SYDNEY - Asylum-seekers held on an Australian customs vessel at sea for weeks were given lifeboats and told to make their own way back to India, a lawyer for the group said Monday.
The boatload of 157, who lawyer Hugh de Kretser said were mostly Christian Tamils fleeing persecution in Sri Lanka, set sail from India hoping to get to Australia.
"The clients we spoke to were absolutely terrified at what lay ahead for them," said de Kretser, who is executive director of the Human Rights Law Centre.
"They were terrified of the prospect of being dumped in the ocean on lifeboats, without experience in navigating or operating a boat and having to take responsibility for the families that were on the boat." The group, which includes 50 children, were picked up by Australian authorities towards the end of June.
They spent weeks on a customs boat, mostly locked in windowless rooms, before they were taken to Australia around July 25, their lawyers say.
Immigration Minister Scott Morrison, who claims they are mostly economic migrants, said they could be returned to India - even if not citizens of that country - under an agreement with New Delhi.
But all refused interviews with Indian consular officials on Australian soil and were instead transferred to a detention camp on the Pacific island of Nauru.
Morrison has previously refused to detail "on water" operations of Operation Sovereign Borders, the government's policy designed to break people-smuggling and stop asylum boats.
Asked specifically last week whether the group were offered orange lifeboats, he told the Australian Broadcasting Corporation: "I don't discuss those sorts of operational matters."
'Told they had to obey'
De Kretser said that after interviews with 15 of the 107 adults onboard, it appeared nine of them were separated from the others while they were still on the customs vessel and told how to use the lifeboats.
They were instructed in English that there would be 50 to 60 people on each boat and they would have to navigate them back to India.
"When they refused, saying they had no experience in operating or navigating a boat, and couldn't take responsibility for ensuring the safety of those onboard, the officers told them that it was an Australian government decision and they had to obey," he said.
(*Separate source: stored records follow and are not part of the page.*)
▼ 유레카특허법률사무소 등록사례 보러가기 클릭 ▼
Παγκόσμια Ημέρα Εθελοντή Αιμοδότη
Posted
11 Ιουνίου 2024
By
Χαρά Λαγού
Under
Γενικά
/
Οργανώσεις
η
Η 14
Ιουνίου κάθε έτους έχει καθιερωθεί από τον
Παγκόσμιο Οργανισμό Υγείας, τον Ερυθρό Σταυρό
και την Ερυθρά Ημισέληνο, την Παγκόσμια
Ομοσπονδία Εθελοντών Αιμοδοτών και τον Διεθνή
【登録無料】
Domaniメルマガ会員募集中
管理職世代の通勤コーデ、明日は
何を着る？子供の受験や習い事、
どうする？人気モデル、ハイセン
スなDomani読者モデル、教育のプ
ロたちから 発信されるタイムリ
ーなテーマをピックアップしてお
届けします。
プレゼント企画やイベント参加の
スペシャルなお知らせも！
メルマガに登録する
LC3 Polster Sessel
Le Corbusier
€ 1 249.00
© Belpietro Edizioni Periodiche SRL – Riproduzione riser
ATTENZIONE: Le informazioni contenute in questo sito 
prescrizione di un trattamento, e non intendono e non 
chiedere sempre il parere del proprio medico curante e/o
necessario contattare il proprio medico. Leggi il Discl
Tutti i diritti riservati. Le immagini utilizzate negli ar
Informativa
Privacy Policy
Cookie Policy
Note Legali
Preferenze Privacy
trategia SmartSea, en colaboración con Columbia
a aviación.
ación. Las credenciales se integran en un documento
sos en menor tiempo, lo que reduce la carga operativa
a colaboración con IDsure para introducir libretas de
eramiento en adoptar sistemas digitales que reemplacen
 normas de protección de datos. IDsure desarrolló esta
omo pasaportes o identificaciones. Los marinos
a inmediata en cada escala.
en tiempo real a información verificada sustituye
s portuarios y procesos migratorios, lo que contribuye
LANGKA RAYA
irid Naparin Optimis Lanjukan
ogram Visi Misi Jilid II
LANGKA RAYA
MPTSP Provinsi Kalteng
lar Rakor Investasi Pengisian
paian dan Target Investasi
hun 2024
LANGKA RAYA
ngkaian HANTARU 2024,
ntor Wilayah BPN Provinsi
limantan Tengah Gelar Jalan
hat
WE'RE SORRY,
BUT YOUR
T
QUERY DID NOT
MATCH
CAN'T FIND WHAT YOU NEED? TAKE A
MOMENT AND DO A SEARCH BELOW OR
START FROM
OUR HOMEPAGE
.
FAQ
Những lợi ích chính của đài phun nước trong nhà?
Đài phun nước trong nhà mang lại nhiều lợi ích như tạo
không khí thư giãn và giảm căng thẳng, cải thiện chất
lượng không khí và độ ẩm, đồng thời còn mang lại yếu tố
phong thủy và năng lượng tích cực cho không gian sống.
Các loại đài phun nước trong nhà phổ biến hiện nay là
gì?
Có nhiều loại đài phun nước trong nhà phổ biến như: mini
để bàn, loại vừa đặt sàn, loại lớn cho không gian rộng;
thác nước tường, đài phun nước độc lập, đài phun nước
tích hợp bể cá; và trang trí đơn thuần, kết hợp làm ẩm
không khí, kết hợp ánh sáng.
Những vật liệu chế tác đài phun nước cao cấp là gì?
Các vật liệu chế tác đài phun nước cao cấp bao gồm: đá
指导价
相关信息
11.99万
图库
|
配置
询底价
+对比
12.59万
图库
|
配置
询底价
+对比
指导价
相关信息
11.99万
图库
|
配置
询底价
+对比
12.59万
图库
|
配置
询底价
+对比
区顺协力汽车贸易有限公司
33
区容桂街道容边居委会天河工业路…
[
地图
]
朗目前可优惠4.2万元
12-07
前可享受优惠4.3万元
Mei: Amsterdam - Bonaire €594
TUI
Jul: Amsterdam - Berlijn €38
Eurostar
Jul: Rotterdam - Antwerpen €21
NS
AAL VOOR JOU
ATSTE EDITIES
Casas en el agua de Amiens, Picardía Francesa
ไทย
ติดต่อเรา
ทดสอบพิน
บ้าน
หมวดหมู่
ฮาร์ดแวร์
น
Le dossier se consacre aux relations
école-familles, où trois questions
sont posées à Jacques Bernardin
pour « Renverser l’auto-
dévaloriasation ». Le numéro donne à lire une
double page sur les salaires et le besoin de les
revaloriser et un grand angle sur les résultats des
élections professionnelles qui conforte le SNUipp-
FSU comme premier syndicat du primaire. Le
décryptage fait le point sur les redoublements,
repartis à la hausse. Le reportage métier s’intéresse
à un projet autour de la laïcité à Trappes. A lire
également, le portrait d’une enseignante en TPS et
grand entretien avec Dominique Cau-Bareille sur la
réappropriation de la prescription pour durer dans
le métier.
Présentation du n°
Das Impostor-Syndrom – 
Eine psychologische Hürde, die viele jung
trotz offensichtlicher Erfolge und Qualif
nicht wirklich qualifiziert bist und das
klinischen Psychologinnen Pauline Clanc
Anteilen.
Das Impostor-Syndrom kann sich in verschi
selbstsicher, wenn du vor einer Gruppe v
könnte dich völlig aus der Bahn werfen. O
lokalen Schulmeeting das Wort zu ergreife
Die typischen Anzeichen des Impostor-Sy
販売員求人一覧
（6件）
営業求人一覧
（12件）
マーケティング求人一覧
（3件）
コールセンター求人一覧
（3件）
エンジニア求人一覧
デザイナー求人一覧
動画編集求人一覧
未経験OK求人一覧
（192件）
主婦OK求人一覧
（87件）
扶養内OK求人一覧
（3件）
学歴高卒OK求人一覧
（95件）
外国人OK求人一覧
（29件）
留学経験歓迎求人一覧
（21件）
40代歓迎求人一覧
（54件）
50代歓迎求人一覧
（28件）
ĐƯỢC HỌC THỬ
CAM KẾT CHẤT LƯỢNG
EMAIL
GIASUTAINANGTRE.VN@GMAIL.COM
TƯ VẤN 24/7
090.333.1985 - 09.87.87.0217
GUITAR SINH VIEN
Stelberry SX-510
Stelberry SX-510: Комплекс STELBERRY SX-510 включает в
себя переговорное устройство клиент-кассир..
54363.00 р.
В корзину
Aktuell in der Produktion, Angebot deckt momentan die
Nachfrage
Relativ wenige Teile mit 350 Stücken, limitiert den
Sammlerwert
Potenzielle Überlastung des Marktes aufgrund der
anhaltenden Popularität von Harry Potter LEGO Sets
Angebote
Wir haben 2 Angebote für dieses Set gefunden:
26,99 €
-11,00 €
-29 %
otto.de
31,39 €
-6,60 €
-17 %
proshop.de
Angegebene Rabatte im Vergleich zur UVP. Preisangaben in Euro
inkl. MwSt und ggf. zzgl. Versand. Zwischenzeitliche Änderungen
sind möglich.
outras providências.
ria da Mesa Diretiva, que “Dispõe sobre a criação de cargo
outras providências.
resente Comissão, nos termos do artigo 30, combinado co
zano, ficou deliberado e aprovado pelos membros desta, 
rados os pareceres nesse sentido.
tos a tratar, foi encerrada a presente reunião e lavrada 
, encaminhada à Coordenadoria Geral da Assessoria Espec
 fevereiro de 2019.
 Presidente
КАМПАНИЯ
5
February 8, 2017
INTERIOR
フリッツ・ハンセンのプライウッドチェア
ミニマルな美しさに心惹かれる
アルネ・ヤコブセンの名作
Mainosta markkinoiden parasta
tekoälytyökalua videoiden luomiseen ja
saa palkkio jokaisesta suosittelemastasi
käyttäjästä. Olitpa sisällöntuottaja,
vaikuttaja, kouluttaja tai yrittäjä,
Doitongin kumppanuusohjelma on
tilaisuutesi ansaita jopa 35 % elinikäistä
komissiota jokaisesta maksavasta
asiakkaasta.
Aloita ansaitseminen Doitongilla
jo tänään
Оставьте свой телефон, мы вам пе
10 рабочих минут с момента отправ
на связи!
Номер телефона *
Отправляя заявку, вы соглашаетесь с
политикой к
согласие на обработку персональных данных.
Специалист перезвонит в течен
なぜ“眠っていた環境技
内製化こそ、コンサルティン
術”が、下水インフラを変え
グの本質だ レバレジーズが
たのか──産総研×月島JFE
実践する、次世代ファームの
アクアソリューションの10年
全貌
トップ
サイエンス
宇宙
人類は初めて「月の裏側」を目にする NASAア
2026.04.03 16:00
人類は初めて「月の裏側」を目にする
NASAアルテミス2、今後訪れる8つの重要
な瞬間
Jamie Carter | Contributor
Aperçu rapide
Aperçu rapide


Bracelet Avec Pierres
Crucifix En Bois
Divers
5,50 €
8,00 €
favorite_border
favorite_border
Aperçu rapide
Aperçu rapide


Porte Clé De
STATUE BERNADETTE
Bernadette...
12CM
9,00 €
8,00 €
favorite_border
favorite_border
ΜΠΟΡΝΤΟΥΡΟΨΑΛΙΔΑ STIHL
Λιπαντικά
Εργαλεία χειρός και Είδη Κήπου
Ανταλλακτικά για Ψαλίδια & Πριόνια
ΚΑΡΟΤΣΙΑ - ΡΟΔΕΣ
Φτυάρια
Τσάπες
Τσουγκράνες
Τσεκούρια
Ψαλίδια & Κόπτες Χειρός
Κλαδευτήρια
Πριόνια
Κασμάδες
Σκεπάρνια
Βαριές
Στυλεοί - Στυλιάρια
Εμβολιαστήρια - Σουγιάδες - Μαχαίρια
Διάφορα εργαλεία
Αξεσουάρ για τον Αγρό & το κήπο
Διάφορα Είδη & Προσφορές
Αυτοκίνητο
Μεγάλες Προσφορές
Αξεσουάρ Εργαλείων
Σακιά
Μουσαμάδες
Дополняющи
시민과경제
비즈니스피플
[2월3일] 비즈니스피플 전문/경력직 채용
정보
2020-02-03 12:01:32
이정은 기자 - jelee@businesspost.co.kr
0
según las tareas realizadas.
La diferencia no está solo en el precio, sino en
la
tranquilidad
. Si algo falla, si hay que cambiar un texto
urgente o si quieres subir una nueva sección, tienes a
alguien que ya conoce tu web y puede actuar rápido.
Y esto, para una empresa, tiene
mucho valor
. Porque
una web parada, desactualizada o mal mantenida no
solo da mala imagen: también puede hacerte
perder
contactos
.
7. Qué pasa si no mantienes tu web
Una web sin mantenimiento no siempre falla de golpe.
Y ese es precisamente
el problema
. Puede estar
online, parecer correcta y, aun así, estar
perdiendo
De Kretser claimed access to the group had been extremely limited, but said some told him they had been living in India for less than six months when they made the voyage.
He said they had spoken of a precarious existence in India, where they were unable to work and their children could not attend school, while some had fears about their safety.
"These 157 men, women and children have been subjected to a level of cruelty that has no place in modern Australia," he said.
Under Australia's hardline policy for asylum-seekers, designed to prevent deaths at sea, those arriving by boat are sent to Papua New Guinea and Nauru and denied resettlement in Australia even if found to be genuine refugees.
Canberra also has a policy of turning boats back when it is safe to do so, while asylum-seekers coming ashore in Indonesia have claimed Australian authorities put them on lifeboats and turned them back.
De Kretser said it was not known why the lifeboat plan was not put into effect.